___ EXTRACTED MATERIAL

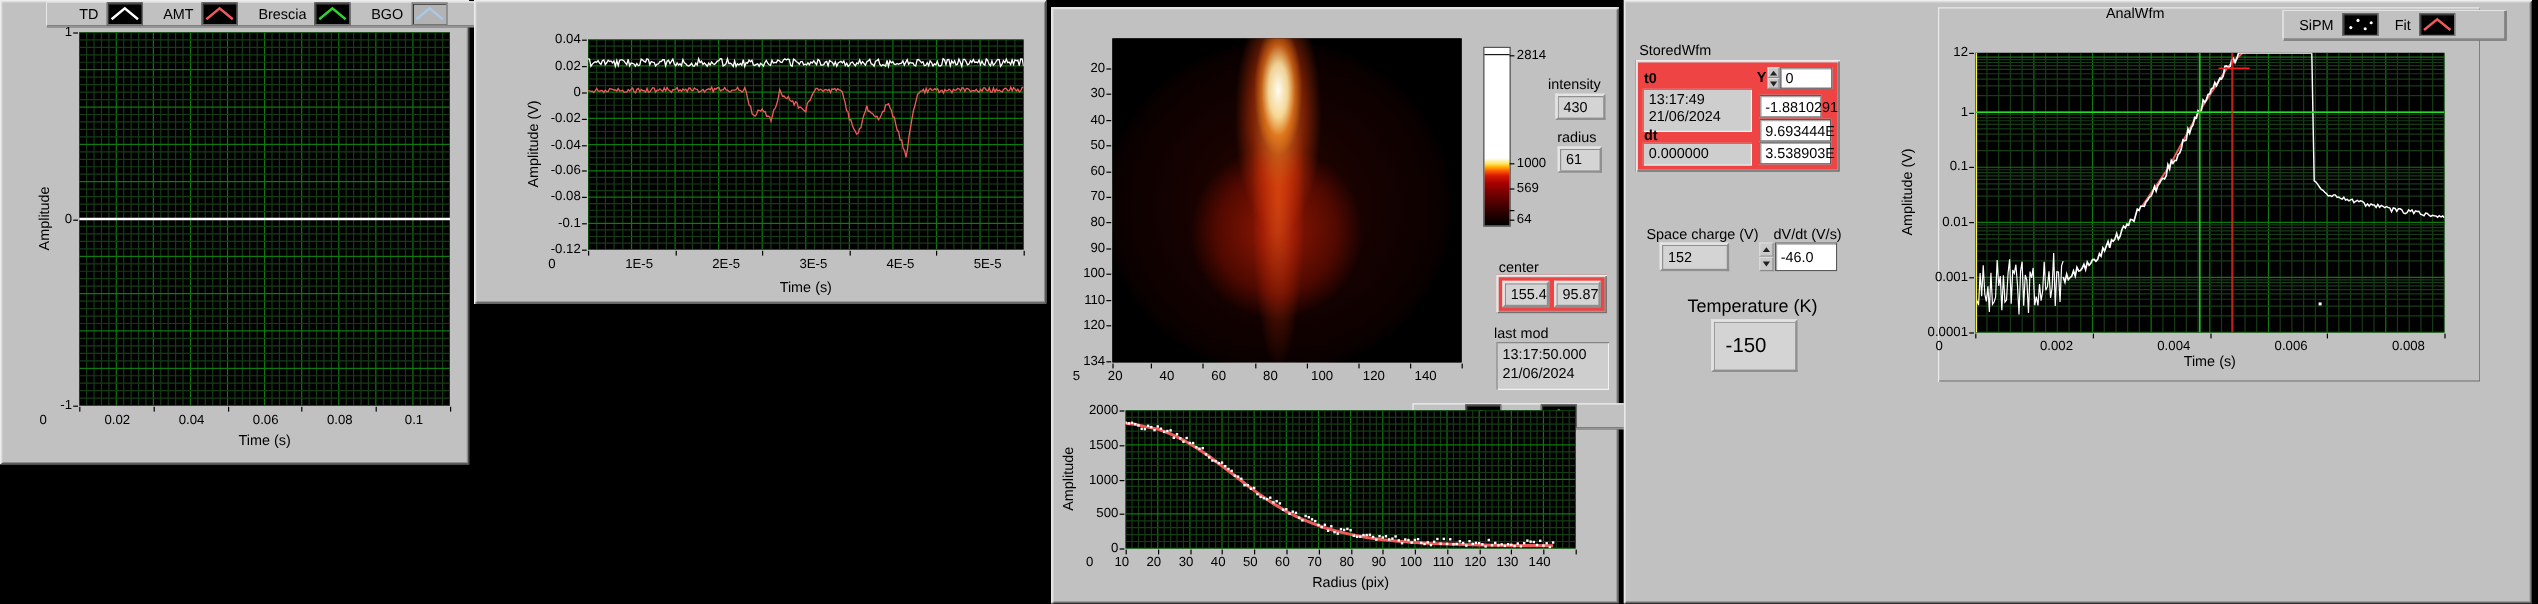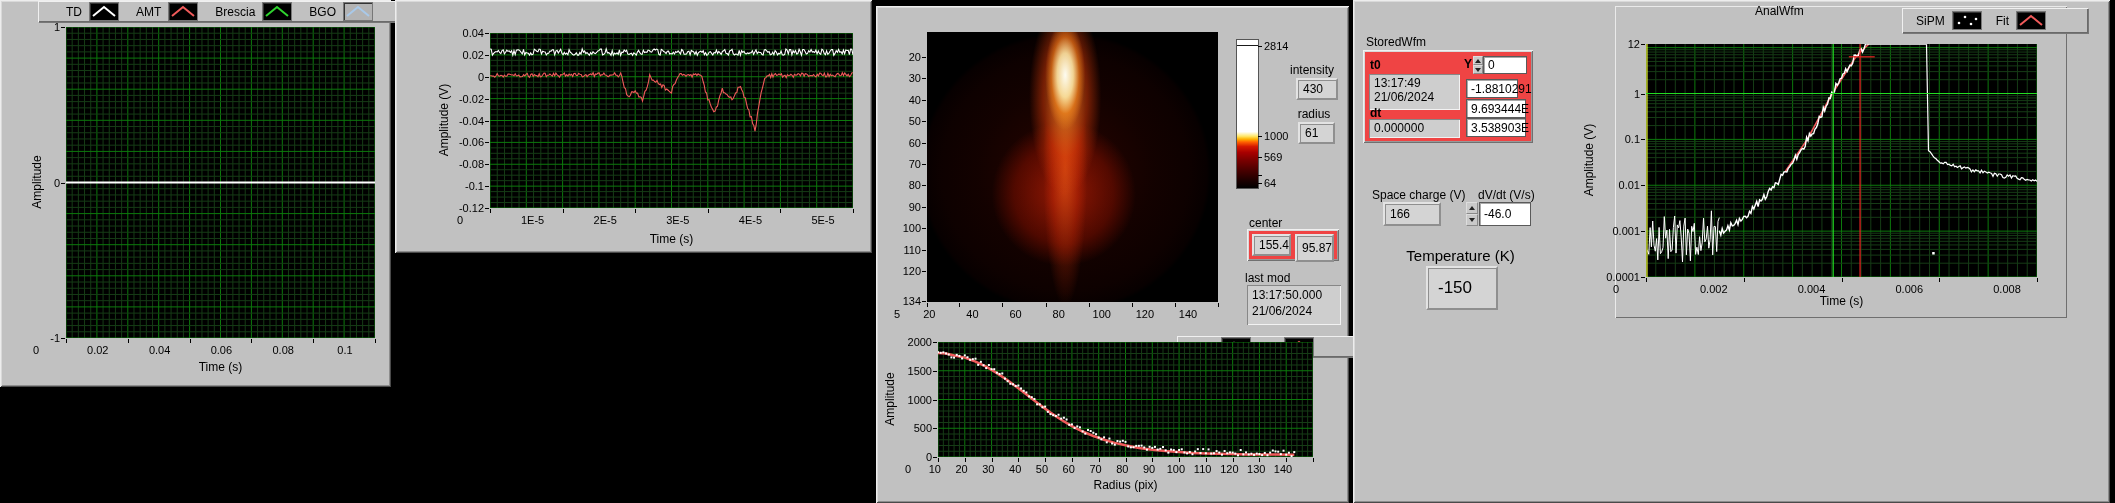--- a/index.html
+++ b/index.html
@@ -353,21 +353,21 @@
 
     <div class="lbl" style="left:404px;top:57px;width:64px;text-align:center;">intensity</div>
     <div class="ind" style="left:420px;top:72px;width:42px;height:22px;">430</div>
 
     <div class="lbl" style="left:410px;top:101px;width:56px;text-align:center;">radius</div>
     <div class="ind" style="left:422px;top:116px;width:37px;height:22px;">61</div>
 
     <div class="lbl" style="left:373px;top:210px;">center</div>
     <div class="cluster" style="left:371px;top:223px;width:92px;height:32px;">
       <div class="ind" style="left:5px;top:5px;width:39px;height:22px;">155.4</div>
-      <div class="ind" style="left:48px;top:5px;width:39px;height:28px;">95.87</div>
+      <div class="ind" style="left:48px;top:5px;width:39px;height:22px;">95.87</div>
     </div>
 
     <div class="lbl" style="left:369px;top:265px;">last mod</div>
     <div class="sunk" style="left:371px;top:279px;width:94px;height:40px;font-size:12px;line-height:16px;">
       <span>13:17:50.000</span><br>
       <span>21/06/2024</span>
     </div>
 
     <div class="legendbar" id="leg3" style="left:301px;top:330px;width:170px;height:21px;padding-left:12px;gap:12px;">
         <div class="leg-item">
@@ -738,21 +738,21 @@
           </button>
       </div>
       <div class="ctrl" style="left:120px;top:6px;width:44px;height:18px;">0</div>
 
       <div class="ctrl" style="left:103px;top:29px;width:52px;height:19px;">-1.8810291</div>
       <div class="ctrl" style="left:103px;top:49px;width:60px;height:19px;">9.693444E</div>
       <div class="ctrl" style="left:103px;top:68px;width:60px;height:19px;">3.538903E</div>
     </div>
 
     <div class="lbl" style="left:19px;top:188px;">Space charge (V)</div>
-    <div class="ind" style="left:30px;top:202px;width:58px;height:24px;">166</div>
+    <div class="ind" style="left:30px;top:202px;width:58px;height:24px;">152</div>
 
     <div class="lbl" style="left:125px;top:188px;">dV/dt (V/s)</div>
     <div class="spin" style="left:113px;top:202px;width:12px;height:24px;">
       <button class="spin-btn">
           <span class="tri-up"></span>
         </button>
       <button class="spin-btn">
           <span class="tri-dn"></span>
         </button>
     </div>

______
___ EXTRACTED MATERIAL

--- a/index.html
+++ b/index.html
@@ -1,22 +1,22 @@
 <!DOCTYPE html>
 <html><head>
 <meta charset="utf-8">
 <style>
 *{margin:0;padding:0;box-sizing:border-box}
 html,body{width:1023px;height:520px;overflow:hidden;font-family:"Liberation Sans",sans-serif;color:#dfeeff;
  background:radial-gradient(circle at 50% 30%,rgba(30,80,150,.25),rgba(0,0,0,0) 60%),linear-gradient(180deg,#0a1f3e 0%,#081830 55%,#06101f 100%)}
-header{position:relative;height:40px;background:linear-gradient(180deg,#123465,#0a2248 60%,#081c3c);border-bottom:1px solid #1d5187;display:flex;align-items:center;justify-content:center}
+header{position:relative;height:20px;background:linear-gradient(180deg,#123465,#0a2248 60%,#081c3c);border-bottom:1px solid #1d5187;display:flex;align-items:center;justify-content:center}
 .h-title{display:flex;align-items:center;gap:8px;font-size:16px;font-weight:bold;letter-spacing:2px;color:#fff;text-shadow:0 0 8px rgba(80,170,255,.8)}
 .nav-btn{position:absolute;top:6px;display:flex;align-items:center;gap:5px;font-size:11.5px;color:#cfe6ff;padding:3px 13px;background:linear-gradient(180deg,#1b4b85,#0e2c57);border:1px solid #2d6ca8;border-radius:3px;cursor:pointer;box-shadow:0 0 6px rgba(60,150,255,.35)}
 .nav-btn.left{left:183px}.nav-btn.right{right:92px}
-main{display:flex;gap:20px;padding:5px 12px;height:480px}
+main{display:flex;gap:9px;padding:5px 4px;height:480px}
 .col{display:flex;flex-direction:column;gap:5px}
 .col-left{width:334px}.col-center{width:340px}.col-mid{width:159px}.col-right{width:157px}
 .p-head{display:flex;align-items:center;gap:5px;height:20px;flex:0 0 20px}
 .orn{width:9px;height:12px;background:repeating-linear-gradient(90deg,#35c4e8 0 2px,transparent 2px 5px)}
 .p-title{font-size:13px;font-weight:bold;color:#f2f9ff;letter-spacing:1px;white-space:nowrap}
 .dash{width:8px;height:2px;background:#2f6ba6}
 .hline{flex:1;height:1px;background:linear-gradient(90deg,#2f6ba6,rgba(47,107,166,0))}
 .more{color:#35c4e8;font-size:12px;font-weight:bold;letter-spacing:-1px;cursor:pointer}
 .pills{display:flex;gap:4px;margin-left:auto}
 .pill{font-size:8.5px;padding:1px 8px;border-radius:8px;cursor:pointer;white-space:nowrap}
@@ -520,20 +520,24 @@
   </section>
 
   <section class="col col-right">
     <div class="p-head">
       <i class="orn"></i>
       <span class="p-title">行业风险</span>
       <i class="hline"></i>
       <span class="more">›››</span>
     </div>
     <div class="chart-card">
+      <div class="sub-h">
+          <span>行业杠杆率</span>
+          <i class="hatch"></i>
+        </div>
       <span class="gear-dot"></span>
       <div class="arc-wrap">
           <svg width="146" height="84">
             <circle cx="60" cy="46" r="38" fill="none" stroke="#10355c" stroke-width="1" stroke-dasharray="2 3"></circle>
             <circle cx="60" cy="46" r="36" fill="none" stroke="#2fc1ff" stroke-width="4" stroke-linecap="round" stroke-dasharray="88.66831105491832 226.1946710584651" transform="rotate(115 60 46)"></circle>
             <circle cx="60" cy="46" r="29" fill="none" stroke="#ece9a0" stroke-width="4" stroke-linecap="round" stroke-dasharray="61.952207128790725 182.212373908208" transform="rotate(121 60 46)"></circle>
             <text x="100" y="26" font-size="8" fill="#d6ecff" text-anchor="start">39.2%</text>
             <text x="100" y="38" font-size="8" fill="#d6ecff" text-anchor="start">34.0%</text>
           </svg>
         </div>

______

- WHAT IS BEING ASKED
Return every line of the preceding records in which the word "hline" appears.

- PROBLEM SOLUTION
 .hline{flex:1;height:1px;background:linear-gradient(90deg,#2f6ba6,rgba(47,107,166,0))}
       <i class="hline"></i>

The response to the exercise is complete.